Le grondement du tonnerre se fit entendre au loin. J’observais les éclairs qui commencèrent à zébrer le ciel. Je paya l’addition avant de l’emmener dans un restaurant, Le Mousquetaire, qui était vers le château d’Henri IV. Nous commandions ensemble un magret de canard, accompagné de frites, et une bouteille de vin rouge. Toute la soirée nous discutions de nos inquiétudes concernant cet avenir incertain. On se décida de rejoindre Toulouse. On avait pas de voiture, on serait obligé de prendre le train ensemble, ce qui ne me dérangeait pas. Cindy me voyait un peu comme son protecteur, je le sentais. Après ce repas, nous prîmes le train pour Toulouse.
Le quai de la gare était bondé, des policiers tentaient tant bien que mal avec des contrôleurs de canaliser le flux de passager et lorsque le train arriva, dès que les portes s’ouvrirent ce fut l’hystérie. Tout le monde tenta de s’assurer une place à bord. La pluie était en train de tomber à verse. Des enfants pleuraient. Ces gosses étaient inondés et leur mère donnaient des coups de valises dans la tête de chaque passager, sans excuser. Cindy s’en pris une dans la tête et commença à insulter une de ces mères. Le train était absolument surchargé, plus aucuns sièges n’était disponible et les portes se fermèrent.

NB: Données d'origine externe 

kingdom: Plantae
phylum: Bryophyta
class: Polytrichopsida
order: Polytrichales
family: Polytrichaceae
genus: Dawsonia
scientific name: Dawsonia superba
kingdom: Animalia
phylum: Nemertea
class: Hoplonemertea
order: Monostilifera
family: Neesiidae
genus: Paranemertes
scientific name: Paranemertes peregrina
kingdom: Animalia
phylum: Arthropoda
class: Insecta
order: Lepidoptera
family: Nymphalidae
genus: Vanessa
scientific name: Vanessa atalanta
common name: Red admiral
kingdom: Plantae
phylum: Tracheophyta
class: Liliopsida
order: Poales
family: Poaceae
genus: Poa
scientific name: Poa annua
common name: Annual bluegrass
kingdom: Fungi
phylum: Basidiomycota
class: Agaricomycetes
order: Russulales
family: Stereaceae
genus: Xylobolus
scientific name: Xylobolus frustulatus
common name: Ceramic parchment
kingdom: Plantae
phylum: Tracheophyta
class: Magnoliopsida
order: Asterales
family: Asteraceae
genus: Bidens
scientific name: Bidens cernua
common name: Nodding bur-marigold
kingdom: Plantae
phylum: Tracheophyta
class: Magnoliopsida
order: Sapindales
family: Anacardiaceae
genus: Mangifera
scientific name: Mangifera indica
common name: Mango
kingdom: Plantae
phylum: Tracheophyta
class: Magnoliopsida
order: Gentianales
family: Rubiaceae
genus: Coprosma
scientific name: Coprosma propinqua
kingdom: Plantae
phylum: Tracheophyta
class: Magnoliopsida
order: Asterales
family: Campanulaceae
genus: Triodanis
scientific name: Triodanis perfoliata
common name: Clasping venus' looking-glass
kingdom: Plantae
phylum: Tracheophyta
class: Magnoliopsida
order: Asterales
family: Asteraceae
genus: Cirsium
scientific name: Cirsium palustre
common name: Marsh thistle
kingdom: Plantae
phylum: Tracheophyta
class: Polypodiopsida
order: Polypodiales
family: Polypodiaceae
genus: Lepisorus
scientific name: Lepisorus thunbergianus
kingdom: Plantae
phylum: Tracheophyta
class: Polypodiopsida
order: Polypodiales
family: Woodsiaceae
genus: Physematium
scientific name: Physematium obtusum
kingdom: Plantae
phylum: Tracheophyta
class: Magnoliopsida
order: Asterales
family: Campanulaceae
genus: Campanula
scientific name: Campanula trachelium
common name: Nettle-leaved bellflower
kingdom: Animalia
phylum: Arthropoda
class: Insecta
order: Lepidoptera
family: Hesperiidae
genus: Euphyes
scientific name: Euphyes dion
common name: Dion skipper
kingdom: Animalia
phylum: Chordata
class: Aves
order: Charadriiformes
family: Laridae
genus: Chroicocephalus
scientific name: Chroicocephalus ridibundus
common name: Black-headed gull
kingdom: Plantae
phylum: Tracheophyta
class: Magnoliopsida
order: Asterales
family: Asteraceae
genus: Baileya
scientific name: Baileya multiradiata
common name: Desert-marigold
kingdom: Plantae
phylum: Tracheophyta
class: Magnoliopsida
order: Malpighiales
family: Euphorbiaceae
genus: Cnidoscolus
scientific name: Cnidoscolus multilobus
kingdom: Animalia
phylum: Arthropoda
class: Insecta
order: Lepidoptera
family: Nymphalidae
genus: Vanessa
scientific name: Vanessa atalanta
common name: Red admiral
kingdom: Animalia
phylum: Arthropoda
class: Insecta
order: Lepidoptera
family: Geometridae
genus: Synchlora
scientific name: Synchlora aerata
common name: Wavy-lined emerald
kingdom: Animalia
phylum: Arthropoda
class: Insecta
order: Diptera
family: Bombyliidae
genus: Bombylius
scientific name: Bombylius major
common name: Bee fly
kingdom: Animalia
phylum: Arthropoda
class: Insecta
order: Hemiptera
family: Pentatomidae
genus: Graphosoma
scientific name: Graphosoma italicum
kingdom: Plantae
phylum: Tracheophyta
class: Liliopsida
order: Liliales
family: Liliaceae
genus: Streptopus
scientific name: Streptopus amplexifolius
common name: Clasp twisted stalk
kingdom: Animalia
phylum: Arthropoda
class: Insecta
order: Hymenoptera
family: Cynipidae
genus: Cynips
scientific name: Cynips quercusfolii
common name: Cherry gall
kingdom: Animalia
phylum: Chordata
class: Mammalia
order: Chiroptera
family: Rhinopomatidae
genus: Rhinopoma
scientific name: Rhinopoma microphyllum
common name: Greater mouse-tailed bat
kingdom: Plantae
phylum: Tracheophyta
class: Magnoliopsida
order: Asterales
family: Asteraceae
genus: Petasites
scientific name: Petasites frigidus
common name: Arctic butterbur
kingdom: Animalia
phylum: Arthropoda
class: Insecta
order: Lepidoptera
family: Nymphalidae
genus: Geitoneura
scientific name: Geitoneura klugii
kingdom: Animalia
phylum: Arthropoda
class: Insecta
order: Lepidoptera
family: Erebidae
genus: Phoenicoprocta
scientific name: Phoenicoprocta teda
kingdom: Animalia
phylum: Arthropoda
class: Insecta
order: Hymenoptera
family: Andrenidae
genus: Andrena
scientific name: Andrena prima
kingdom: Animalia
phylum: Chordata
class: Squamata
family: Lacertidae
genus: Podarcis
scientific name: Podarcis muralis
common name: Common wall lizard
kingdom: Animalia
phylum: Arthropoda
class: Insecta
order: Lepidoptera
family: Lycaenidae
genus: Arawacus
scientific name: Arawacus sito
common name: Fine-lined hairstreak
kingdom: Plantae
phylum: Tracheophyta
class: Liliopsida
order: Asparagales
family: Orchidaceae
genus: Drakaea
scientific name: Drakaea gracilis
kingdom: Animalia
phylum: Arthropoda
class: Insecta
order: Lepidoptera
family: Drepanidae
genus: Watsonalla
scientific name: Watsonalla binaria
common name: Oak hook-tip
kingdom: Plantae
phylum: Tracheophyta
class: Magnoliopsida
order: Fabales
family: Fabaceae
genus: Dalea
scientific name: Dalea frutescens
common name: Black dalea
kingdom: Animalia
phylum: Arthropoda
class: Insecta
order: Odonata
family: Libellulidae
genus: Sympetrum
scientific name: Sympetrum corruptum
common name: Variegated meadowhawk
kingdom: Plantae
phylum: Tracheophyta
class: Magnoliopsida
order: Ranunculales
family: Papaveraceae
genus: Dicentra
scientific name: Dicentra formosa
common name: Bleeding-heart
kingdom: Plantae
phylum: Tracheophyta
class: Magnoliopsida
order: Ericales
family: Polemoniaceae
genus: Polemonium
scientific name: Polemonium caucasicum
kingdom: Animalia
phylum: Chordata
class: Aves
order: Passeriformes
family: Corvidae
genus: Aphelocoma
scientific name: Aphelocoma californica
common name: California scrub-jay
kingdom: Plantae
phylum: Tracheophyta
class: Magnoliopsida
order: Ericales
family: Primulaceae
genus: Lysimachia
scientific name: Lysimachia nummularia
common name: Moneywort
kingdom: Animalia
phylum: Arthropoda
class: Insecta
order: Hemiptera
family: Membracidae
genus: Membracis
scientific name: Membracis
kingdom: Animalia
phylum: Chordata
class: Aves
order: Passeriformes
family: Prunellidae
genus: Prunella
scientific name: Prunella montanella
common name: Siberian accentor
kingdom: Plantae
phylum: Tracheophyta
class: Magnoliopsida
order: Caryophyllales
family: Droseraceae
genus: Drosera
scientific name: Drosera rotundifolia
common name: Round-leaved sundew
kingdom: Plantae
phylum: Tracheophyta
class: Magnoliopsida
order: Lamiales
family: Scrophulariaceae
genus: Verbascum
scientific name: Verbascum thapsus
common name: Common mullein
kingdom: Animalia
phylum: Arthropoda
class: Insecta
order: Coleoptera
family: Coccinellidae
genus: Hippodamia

Ceux qui n’avaient pas pu grimper à bord commencèrent à s’exciter et tentèrent d’éclater les vitres avant de se faire plaquer au sol par des flics qui furent rapidement débordés. Le train finit par quitter la ville pour la nouvelle capitale. Le trajet se passa dans des conditions relativement bien même s’il y avait une ambiance lourde à bord. J’essayais de ne pas m’endormir, car j’avais peur que des personnes mal intentionnées décidèrent de voler nos affaires.De toute façon, nous étions debout donc impossible de dormir dans cette position. Ce fut vers minuit que nous arrivions à Toulouse.